Calvino morreu um século antes da aparição do ``Tratado dos Três Impostores", obra clandestina, de autoria anônima, que aos calvinistas muita irritação causou. Católicos, judeus e muçulmanos tudo fizeram para escondê-la. Também conhecida como ``O Espírito de Espinosa", defendia a tese de que Moisés, Jesus e Maomé não passavam de impostores que se valeram da credulidade e da superstição populares para exercer dominação política. O professor José R. Maia Neto vai falar sobre ela no curso.
Outro clássico anônimo, ``Teresa Filósofa", servirá de tema a uma conferência do professor Renato Janine Ribeiro. Publicado em 1748 -no mesmo ano em que Montesquieu lançou ``O Espírito das Leis" e as sacanagens soterradas em Pompéia foram descobertas-, supõe-se que tenha sido escrito pelo marquês d'Argens. Foi a mais intensa obra erótica do seu tempo, uma insólita conjugação de saber e foder. Teresa é uma jovem que, à maneira de uma heroína de Sade, se submete a um processo de iniciação sexual e gnosiológica. Enquanto transa (ou se masturba) com homens e mulheres, toma aulas de filosofia. Nunca o conhecimento serviu tanto à libertação do corpo e do desejo.
Que fim levou a libertinagem?

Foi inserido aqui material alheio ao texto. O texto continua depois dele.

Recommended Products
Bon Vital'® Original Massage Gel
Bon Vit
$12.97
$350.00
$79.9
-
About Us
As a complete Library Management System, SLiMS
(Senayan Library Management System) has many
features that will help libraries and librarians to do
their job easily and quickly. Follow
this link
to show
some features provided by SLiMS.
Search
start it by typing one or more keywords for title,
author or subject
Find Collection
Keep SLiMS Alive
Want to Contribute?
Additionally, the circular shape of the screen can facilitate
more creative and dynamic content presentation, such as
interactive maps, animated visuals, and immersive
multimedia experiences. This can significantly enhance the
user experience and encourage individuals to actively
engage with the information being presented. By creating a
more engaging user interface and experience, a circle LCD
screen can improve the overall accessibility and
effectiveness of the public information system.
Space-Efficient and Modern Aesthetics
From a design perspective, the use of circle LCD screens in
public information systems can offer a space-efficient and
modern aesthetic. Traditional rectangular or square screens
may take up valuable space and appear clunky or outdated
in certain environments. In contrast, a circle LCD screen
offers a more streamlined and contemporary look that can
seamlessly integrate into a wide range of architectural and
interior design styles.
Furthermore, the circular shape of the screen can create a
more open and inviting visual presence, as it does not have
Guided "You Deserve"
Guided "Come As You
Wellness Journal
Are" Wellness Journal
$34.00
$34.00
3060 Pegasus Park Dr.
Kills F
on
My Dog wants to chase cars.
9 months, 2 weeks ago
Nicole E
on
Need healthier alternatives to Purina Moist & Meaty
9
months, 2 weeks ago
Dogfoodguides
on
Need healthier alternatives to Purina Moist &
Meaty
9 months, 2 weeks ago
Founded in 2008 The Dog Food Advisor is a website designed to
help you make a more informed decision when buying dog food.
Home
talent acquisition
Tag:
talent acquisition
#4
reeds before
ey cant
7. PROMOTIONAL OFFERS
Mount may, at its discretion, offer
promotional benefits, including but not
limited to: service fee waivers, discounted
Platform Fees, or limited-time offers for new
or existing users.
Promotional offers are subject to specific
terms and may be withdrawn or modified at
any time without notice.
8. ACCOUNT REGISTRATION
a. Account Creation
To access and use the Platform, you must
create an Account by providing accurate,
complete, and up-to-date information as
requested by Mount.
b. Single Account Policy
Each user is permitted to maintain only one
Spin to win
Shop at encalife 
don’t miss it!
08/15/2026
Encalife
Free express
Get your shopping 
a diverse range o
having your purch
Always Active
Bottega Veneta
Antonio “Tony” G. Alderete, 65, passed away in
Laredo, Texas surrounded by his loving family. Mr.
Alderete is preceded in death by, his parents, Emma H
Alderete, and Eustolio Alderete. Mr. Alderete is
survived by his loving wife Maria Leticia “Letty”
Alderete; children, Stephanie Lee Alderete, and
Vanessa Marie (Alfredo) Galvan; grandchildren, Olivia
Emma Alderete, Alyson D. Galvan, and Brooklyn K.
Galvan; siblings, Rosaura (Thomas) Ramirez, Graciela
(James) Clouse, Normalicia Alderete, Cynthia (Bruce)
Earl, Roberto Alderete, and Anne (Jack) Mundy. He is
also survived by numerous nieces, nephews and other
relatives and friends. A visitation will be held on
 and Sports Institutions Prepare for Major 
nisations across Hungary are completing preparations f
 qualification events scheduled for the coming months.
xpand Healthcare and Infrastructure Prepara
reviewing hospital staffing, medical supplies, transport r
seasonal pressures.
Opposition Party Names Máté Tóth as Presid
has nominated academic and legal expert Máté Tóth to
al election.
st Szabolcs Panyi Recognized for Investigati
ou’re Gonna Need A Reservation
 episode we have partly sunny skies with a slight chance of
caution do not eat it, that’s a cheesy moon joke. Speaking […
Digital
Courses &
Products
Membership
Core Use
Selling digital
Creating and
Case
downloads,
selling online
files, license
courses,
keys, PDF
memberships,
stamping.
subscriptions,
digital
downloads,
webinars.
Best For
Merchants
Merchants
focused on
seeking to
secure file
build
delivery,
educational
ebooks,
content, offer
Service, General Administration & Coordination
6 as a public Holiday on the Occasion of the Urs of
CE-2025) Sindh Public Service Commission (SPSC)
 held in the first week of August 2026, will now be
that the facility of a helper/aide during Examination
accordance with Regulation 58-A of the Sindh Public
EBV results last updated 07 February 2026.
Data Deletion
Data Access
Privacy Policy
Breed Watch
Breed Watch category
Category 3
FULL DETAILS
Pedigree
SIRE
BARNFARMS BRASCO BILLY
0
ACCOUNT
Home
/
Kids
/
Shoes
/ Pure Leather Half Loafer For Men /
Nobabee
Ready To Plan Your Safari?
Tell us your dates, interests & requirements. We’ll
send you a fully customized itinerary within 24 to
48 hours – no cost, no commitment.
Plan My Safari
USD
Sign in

Segundo o professor Décio Pignatari, um dos conferencistas, ``ela envelheceu e virou turismo sexual". Outro que se ocupa de sua atualização, o jornalista Eugênio Bucci, a vê diluída nas ofertas libidinosas da propaganda erotizada, transfigurada no sexo virtual e nas transas internetadas. ``Um autêntico assédio eletrônico", diz ele. Por falar em assédio sexual, corolário moderno da libertinagem, a psicóloga Maria Rita Kehl tem a respeito uma tese curiosa: sua proibição, além de produzir novas formas de hipocrisia, pode voltar a empurrar o sexo para o terreno do escândalo, do escondido, da sombra -e com isto gerar um novo imaginário erótico, cheio de sutilezas que a banalização mercantil da sexualidade destruiu.